TASK
The lines you return must be all those in the data that hold the string "koupelny".

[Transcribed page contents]
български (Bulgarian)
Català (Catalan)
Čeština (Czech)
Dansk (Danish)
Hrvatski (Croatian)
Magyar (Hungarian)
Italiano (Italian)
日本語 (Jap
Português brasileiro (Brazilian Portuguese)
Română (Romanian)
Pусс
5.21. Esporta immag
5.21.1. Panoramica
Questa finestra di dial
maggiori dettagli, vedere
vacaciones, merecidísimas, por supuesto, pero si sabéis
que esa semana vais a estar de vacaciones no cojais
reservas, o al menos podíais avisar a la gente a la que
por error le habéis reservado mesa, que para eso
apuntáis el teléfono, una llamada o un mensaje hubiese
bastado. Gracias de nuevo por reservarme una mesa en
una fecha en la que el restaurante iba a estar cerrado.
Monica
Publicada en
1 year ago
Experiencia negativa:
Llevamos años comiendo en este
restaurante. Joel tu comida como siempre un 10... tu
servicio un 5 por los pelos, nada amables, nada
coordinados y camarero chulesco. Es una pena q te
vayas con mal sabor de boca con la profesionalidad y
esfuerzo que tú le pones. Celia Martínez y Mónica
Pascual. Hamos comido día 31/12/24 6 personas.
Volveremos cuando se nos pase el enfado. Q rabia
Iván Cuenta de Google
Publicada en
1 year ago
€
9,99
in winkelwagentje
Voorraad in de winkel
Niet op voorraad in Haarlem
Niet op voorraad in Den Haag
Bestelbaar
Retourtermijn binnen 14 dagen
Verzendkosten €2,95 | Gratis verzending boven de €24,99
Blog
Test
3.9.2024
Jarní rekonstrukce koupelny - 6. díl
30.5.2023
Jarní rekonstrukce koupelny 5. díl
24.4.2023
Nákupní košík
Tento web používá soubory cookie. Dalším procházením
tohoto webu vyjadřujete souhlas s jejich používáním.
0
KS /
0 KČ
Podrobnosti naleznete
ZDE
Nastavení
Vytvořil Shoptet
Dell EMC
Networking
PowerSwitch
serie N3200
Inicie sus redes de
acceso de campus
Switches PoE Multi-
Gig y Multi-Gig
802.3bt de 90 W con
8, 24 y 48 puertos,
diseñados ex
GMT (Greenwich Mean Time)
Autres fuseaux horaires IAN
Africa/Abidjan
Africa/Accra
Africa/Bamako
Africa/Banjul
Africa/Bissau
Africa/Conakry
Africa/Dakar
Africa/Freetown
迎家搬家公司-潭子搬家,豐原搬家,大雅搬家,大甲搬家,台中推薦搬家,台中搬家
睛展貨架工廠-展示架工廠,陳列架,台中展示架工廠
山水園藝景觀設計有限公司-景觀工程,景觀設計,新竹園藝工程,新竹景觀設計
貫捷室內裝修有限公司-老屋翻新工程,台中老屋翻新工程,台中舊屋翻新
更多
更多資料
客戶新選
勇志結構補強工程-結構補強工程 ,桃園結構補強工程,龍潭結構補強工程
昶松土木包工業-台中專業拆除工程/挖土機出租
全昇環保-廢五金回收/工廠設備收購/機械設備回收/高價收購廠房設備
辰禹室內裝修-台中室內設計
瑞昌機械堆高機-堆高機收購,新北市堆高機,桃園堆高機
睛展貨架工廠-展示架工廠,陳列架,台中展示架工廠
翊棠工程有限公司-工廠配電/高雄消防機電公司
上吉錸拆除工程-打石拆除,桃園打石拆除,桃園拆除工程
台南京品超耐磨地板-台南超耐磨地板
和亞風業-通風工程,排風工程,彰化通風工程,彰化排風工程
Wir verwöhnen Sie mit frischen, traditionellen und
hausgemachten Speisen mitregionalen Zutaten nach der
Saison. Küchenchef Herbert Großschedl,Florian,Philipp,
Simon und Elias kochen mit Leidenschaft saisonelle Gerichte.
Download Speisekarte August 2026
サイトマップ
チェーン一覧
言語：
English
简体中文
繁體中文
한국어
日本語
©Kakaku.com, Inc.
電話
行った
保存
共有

YOUR SOLUTION
Jarní rekonstrukce koupelny - 6. díl
Jarní rekonstrukce koupelny 5. díl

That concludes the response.